The dials and the air-con and entertainment controls are all cleanly designed, logically placed and, for the most part, manufactured from quality materials. It is, however, disappointing that the cabin isn’t more tailored for the Q5; other than the slightly taller dash, you could be in an A4. There is none of the flair you find, for example, in the Volkswagen Touareg, with its enlarged controls.
Audi’s excellent MMI control system, however, continues to impress with its ease of use, and in this third generation the graphics are much improved, particularly for the satellite navigation.

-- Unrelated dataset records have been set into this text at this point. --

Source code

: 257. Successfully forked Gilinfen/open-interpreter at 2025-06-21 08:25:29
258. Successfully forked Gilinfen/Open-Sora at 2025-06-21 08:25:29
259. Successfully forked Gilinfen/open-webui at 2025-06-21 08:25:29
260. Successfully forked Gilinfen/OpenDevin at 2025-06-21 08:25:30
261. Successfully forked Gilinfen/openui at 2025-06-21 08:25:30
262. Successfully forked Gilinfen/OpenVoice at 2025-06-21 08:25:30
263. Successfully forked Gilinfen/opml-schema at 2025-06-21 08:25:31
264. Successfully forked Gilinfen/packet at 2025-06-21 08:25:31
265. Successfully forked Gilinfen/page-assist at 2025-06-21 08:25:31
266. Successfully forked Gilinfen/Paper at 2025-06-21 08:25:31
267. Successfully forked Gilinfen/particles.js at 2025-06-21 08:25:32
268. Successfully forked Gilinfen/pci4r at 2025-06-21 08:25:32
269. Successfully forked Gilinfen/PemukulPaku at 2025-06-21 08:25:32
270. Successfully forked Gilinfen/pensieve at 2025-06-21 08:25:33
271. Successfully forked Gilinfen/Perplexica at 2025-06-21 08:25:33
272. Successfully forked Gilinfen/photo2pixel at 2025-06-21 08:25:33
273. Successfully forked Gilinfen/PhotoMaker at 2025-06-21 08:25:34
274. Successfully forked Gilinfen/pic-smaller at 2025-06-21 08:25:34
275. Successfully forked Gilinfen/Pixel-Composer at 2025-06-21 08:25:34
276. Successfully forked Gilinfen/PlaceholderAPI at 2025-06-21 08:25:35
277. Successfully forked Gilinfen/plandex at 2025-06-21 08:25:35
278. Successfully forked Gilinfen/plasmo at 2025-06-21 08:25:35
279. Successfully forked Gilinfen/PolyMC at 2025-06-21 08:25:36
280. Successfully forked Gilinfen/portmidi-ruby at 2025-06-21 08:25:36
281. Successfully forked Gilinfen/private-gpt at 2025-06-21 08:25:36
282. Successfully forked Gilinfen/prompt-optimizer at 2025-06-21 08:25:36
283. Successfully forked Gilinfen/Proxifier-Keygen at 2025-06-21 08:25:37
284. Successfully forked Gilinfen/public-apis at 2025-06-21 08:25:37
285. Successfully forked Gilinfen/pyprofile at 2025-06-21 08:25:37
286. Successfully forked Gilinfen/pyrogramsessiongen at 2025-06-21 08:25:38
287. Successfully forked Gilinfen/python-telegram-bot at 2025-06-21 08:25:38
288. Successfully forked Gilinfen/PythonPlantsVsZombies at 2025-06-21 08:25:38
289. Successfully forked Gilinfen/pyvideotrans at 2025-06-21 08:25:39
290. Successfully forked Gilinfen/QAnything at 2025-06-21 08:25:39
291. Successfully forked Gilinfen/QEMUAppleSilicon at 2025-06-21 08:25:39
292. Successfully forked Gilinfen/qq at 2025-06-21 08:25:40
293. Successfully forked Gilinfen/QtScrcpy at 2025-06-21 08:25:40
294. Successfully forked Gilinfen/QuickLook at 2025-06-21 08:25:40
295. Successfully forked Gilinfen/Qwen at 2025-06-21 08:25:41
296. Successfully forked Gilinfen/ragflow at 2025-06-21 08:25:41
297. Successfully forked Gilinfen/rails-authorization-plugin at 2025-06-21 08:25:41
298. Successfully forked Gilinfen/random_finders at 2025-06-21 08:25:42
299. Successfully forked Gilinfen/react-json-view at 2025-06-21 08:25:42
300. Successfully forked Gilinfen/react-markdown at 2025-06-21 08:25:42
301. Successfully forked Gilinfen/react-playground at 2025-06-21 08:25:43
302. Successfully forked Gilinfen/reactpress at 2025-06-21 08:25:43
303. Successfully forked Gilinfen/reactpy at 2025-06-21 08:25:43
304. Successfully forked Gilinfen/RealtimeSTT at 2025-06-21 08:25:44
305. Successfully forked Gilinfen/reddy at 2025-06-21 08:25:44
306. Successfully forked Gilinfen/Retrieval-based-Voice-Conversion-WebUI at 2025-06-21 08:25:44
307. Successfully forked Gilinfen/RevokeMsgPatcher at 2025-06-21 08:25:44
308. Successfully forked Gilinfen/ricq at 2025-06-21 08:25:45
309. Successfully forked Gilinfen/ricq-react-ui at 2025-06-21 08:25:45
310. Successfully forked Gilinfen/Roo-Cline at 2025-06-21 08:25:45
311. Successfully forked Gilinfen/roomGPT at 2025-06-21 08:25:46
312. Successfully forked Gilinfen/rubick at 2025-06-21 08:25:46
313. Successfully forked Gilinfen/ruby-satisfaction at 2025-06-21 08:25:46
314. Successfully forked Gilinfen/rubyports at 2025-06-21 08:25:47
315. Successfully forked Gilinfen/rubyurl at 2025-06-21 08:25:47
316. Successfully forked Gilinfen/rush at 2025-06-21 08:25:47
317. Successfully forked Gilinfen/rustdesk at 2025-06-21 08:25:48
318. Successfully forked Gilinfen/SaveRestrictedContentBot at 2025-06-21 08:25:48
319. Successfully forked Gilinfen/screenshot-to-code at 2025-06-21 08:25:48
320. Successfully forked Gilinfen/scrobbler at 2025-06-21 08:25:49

The critical flaw in the Q5’s cabin, and one inherited from the A4, is the driving position. In the translation to RHD, the gearbox bell housing pushes the pedal box to the right. Although the Q5’s higher-set driving position means this is less problematic than in the A4, it still necessitates an uncomfortable twist in the lower body, damaging long-distance comfort. For a premium manufacturer, this is a surprisingly basic mistake.
Elsewhere, the cabin is impressively spacious, with plenty of leg and headroom for four adults, five at a push. The rear seats – which split 60/40 and both slide and recline if you’ve specified the Rear Seat Plus option, are comfortable enough to ensure longer journeys will pass without complaint.